The game retains Portal ’s gameplay elements, and adds new features, including tractor beams, laser redirection, bridges made of light, and paint-like ‘gels’ accelerating the player’s speed, allowing the player-character to jump higher or place portals on any surface. These gels were created by the team from the Independent Games Festival-winning DigiPen student project Tag: The Power of Paint. In the single-player campaign, the player controls protagonist Chell, awoken from suspended animation after many years, who must navigate the now-dilapidated Aperture Science Enrichment Center during its reconstruction by the reactivated GLaDOS, a powerful supercomputer. The storyline introduces new characters, including Wheatley (Stephen Merchant) and Cave Johnson (J. K. Simmons). Ellen McLain reprised the role of GLaDOS. Jonathan Coulton and The National each produced a song for the game. Portal 2 also includes a two-player cooperative mode, in which the robotic player-characters Atlas and P-Body are each given a portal gun and are required to work together to solve puzzles. Valve provided post-release support for the game, including additional downloadable content and a simplified map editor to allow players to create and share test chambers with others.
Konami SHORT REVIEW:
After the success of Portal, Valve decided to make Portal 2 a standalone product, partly because of pressure from other developers within Valve who wanted to work on a Portal product. Work began almost immediately after the release of Portal. Valve committed more resources to Portal 2 ’s development than they had for the first game; Portal had a team of seven or eight people, but Portal 2 had a team of 30 or 40. The initial team of four was expanded as subgroups formed to devise game mechanics and to plot the story. Participants in internal review processes were inspired by what they saw to join the project. According to Erik Wolpaw, some Portal 2 developers worked on the Left 4 Dead games to help them meet milestones, but returned to Portal 2, “with extra people in tow.” Kim Swift, Portal ’s designer, left Valve for Airtight Games halfway through Portal 2 ’s development.

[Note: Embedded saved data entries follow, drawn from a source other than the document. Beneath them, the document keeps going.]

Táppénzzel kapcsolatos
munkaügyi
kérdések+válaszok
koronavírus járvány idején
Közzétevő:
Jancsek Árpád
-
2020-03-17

Project manager Erik Johnson said Valve’s goal for Portal 2 was to find a way to “re-surprise” players, which he considered a “pretty terrifying” prospect. In March 2011, one month before the game’s release, Valve president Gabe Newell called Portal 2 “the best game we’ve ever done.” After Portal 2 ’s release, Geoff Keighley wrote that according to Newell, “Portal 2 will probably be Valve’s last game with an isolated single-player experience”. Keighley later stated that the use of the word “probably” suggests that “this could change.” Newell said that Valve is not “giving up on single-player at all”, but intends to include more social features on top of the single player experience, akin to the cooperative mode in Portal 2.